Big Freedia (pronounced Free-DUH) has been championing New Orleans’ own variant of hip-hop known as bounce since the turn of the millennium, although she gained a lot of extra exposure after the New York Times Magazine ran a 2010 story entitled “Sissy Bounce, New Orleans’ gender bending rap.” Although it was a genuinely interesting article, I worry that it may have immortalized Freedia as more of a niche-market performer and less of a unique force to be reckoned with in her own right – an honor of which she is more than deserving. Since then, she’s been garnering fans with a relentless touring schedule, including a previous stop at the Rock & Roll Hotel last year.
Although the show made for a powerfully queer-positive environment, it never veered into the treacherous waters of feeling either too exclusive or too much like a novelty act. Big Freedia’s shows create a temporary space that is powerfully, even aggressively accepting. The audience was mostly female, and women of all ages, shapes, and sizes were encouraged to shake their moneymakers unabashedly. This wasn’t a grind-fest though – it was much more about releasing that sexy-dance energy without being distracted (or harassed) by would-be dance partners. This is not to say that men were shunned or made unwelcome – Freedia even called “All the DC boys” onstage to twerk it by themselves for a song – but the focus was definitely on empowering those who are all too often portrayed in demeaning ways by the hip hop community.

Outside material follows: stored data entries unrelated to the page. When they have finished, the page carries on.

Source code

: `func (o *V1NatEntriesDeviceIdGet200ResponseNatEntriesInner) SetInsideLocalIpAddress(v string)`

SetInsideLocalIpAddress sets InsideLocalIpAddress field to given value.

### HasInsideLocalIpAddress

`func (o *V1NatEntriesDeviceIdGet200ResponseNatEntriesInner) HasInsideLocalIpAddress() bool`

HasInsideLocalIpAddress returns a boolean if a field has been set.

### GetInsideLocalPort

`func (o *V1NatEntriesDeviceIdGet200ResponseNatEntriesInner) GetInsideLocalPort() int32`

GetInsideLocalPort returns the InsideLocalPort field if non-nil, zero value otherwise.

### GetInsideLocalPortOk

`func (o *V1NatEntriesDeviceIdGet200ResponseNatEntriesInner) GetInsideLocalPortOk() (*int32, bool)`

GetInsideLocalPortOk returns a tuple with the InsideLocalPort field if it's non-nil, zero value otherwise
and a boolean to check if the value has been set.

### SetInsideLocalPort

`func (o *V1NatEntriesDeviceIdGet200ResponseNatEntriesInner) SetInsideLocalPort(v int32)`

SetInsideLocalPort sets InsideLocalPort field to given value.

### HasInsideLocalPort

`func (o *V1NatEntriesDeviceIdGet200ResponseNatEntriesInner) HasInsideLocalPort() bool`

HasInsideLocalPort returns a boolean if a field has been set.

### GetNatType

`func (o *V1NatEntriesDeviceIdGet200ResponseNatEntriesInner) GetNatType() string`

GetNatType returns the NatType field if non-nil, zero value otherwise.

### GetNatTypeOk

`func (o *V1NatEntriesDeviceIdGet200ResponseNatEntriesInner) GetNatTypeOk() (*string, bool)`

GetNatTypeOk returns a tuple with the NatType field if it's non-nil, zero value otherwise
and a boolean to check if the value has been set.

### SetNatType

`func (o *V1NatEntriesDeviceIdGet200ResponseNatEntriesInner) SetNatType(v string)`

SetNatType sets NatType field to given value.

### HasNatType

The music itself was great fun, with Freedia performing all of her hits; “Azz Everywhere,” “Booty-Whop” and “Ya’ll get Back Now, ” were the standout performances for me. But to be honest, the music didn’t really seem to be the big draw for the show as much as the dancing was. Audience members were not only treated to some truly anatomically impressive booty bouncing by Freedia and her three dancers, but encouraged to put on their own shows as well by jiggling their jelly either on the floor or onstage if they were lucky. And the fans were packed in against the stage begging, pleading, and dancing their asses off to get pulled onstage and into the spotlight. During certain tracks, Freedia and her dancers would select audience members to join them and show their stuff, and if you were pulled onstage, you worked for it – hard. I can honestly say that I did not know that people’s asses could move so independently from their bodies, and I was thoroughly impressed.
While Freedia and her dancers undeniably stole the show, plenty of credit is due to the openers, Abdu Ali and Glitterlust. The venue remained mostly empty until briefly before Freedia took the stage (at which point it abruptly transitioned to packed), but those who came late definitely missed out. Abdu Ali put on an intimate performance that ended with both crowd members and Glitterlust’s own guitarist dancing onstage. DC-locals Glitterlust put on a great follow-up with their unique brand of queer disco-punk, complete with frontman Mikey Torres donning a long and flowing gold cape for their final numbers.
Overall, my first Big Freedia show was an incredibly liberating experience. There is something so very refreshing about seeing a middle-aged woman dressed up in leopard print and heels get on all fours and bounce her booty in the air while being cheered on by her peers. The show was equal parts sweat-soaked workout and visually stunning performance, and I don’t think anybody left without a grin on his or her face. By blending the line between audience and performers, Big Freedia creates an environment where everyone feels free to back their asses up without being judged or objectified.